- [THE PROBLEM]:
The expected output is the full data, repeated exactly, without pictures.

───── SUPPLIED DATA ─────

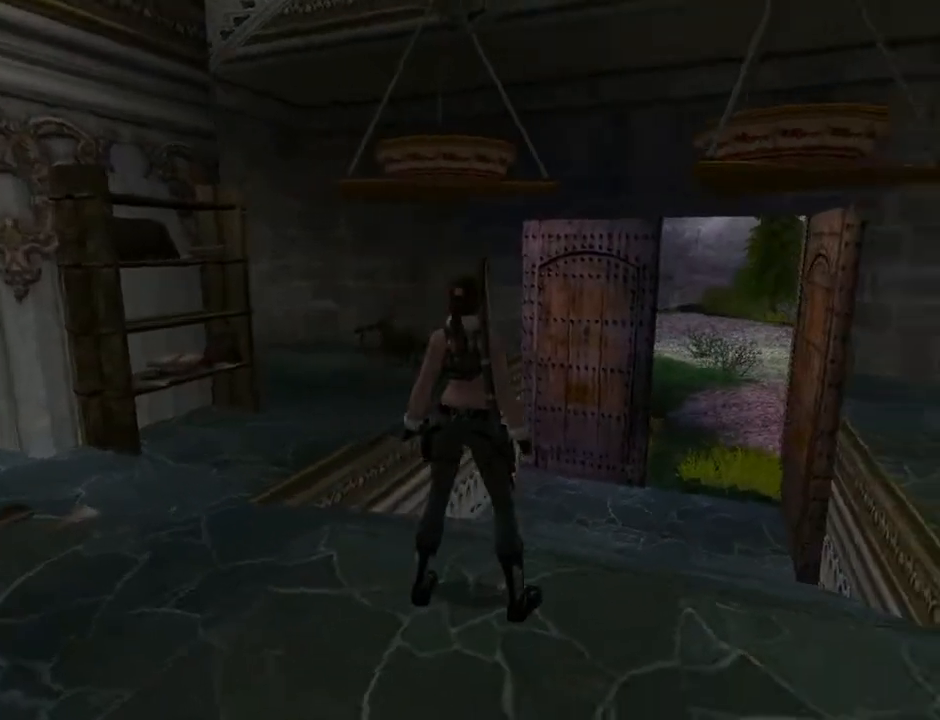
{"buttons": ["DPAD_LEFT"], "left_stick": "center", "right_stick": "center", "events": [[367, "DPAD_LEFT", "down"]]}
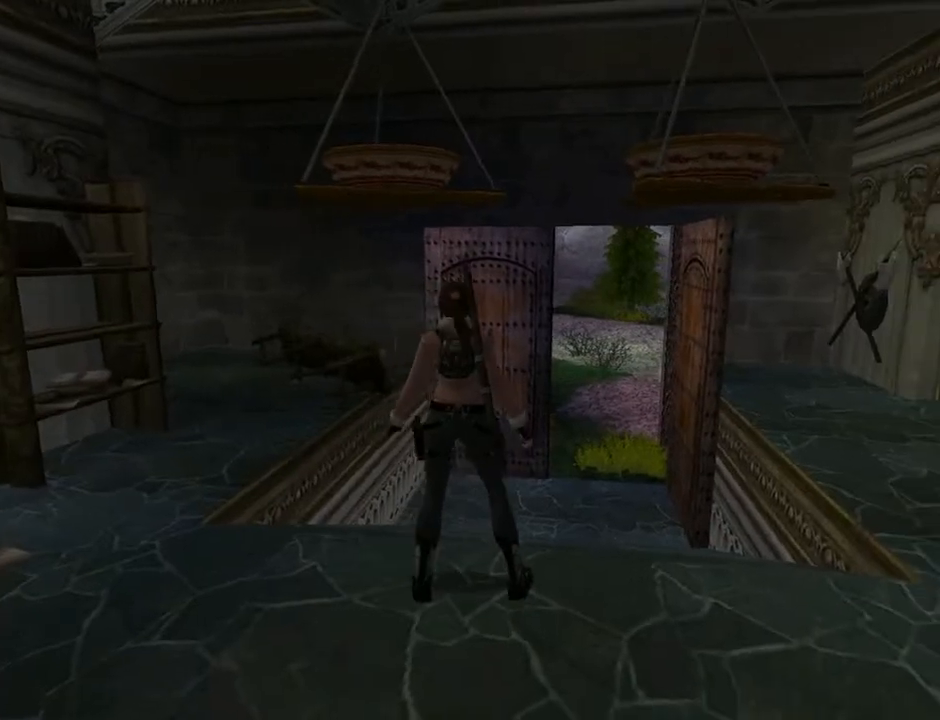
{"buttons": ["DPAD_LEFT"], "left_stick": "center", "right_stick": "center", "events": []}
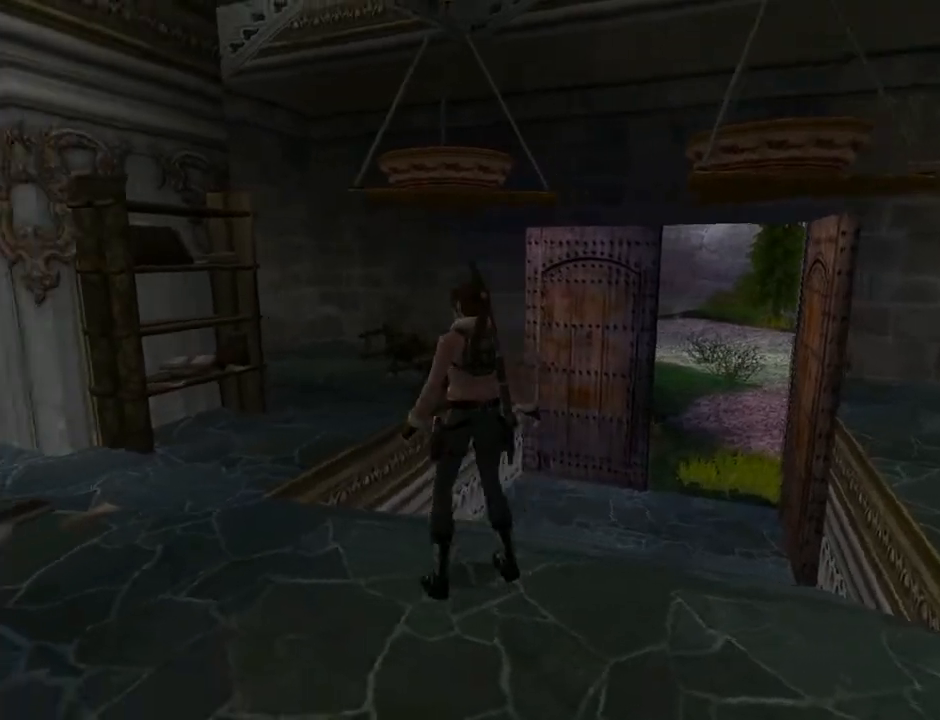
{"buttons": [], "left_stick": "center", "right_stick": "center", "events": [[167, "DPAD_LEFT", "up"], [267, "DPAD_LEFT", "down"], [333, "DPAD_LEFT", "up"]]}
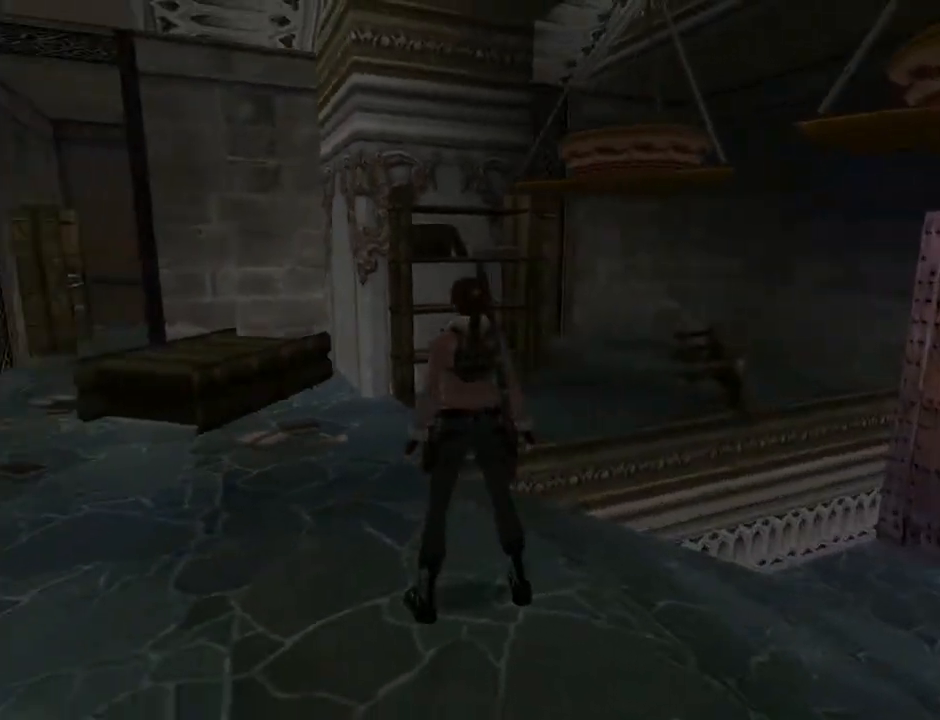
{"buttons": ["DPAD_LEFT"], "left_stick": "center", "right_stick": "center", "events": [[100, "DPAD_LEFT", "down"]]}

─────

- [PROBLEM SOLUTION]:
{"buttons": ["DPAD_LEFT"], "left_stick": "center", "right_stick": "center", "events": [[367, "DPAD_LEFT", "down"]]}
{"buttons": ["DPAD_LEFT"], "left_stick": "center", "right_stick": "center", "events": []}
{"buttons": [], "left_stick": "center", "right_stick": "center", "events": [[167, "DPAD_LEFT", "up"], [267, "DPAD_LEFT", "down"], [333, "DPAD_LEFT", "up"]]}
{"buttons": ["DPAD_LEFT"], "left_stick": "center", "right_stick": "center", "events": [[100, "DPAD_LEFT", "down"]]}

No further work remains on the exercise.